但是,他没有充分意识到,在一个好的制度中,权力理性是可以制约的,绝对权力是可以避免的。但是,社会从面对面的小社区过渡到背对背的大世界,则是不可避免的。在这样的大世界中所产生的公共秩序问题,绝非小社区中基于家庭感情的伦理所能解释和解决。其实,奠定了雅典民主制度的克里斯提尼,面临着同样的问题。当时的雅典,正走向一个背对背的大城邦。但是,人们对家族的忠诚,还是高于对城邦的忠诚。这样,城邦政治只能是大家族之间的私斗。所以他设计的民主制度,通过选区的划分,把家族的势力范围打乱,使人无法通过家族关系实现自己的利益,最终确立了平等的公民对城邦的认同。孔子的政治想象力,似乎跳不出家庭关系的限制。《论语》中也很少提到和雅典公民身份最接近的“国人”的政治角色。他绕开了“国人”之间的关系,以及从这种关系中可能生成的新的公共秩序,试图把孝道延伸到政治中。这等于强化了个人没有选择权利的等级秩序、淡化了陌生人之间的纽带,当然大投后来君主专制的胃口。任何专制主义都希望人们保持着强烈的等级观念,放弃自己的选择权利,成为被动的政治人。专制秩序也要求被统治者割断彼此之间的纽带,这样就无法联合起来反抗专制的权威。所有这些,恐怕都是孔子所意想不到的。
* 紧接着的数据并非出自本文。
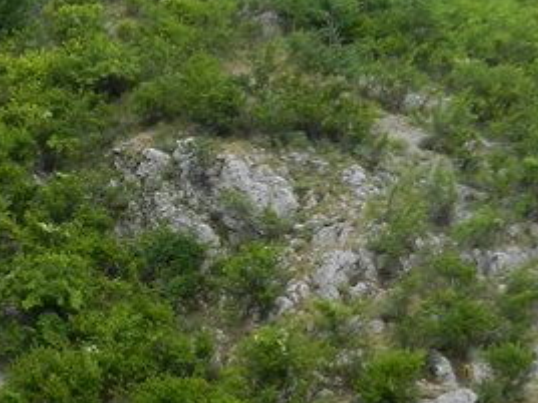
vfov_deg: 16.5
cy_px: 379
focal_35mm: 88
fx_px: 1368
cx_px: -327
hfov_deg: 18.9
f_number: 3.4
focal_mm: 4
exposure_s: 1/200
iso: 160
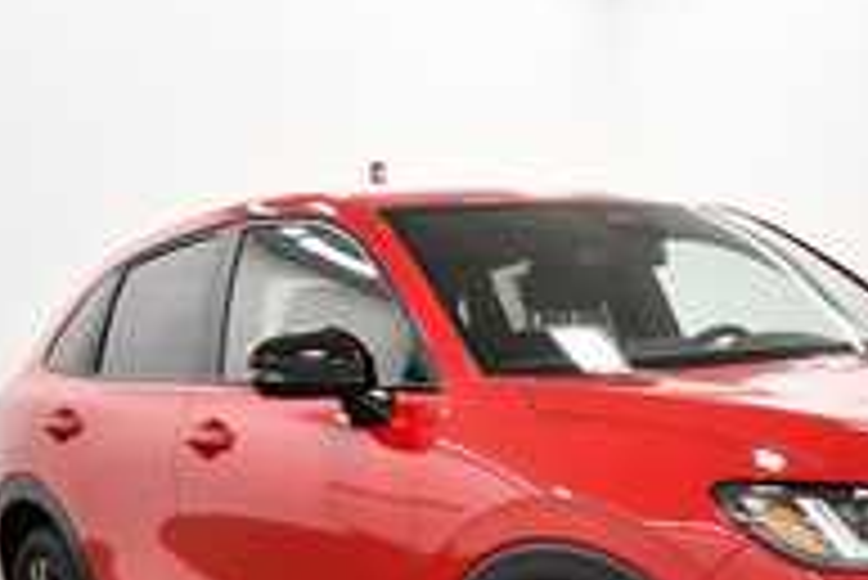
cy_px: 578
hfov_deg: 33.3
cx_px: 715
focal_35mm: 58
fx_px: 1399
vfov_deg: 22.5
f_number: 5.6
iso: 1400
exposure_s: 1/125
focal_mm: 19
由此我们也可以看出,所谓西方文化重个人,中国文化重群体等等,是个似是而非的观念。在古希腊,个人必须在政治体中界定。脱离了城邦无所谓个人,城邦永远高于个人。这比起以家庭来界定个人的中国文化来,“群体”的单位更大。所以,从公共秩序的角度说,中国人相当自由。你除了家庭利益外,几乎可以什么都不管。在中国的大街上,人们见死不救,甚至围观看热闹,自由得很,但是在美国的许多地方,见死不救就犯法了,因为公共秩序和责任高于你的个人自由。说西方人不重视家庭更是荒唐。不久前,我在波士顿附近的家门口看见一辆私人车上写着一行长长的标语:“从一百年后的角度看,你今天开什么车无关紧要,你挣多少钱也无关紧要。有关紧要的是你怎么培养孩子。”这也就是说,你怎么培养孩子,关系到百年后我们有一个什么样的社会。你生命的价值,不在于你给自己带来了多少舒适,而在于你对人类共同体的贡献。这难道不是家庭价值吗?所不同的是,西方人从人类共同体的公共秩序来界定家庭价值,儒家传统则以家庭价值来界定人类的公共秩序。一个是公,一个是私。说中国人自私,并非没有文化的根据。
简单地总结,可以说,儒家的思想中有宪政的潜力,孔子至少比生活在宪政时代的钱穆离宪政更近。孔子的悲剧,在于他的学说后来被君主专制的意识形态所利用。但是,他之所以被利用,也说明他的学说本身提供了可以被利用的东西。对此,孔子本人并非没有责任。
《学而时习之》 第二部分 “巧言令色,鲜矣仁。”
子曰:“巧言令色,鲜矣仁。”
[译文]
孔子说:“那种以花哨的言语、华美的外表而赢得别人喜好的人,很少具有‘仁’的品德。”
《学而时习之》 第二部分 评论:中国人的“巧言令色”(1)
[评论:中国人的木讷寡言以及民主社会中的“巧言令色”。]
“巧言令色”这句春秋时代的话,对我们来说并不是古文,而是现代汉语的词汇。可见它至今对中国人的生活影响至深。中国人成功也好,失败也好,和这句话相关的地方甚多。在海外观察,就更清楚些。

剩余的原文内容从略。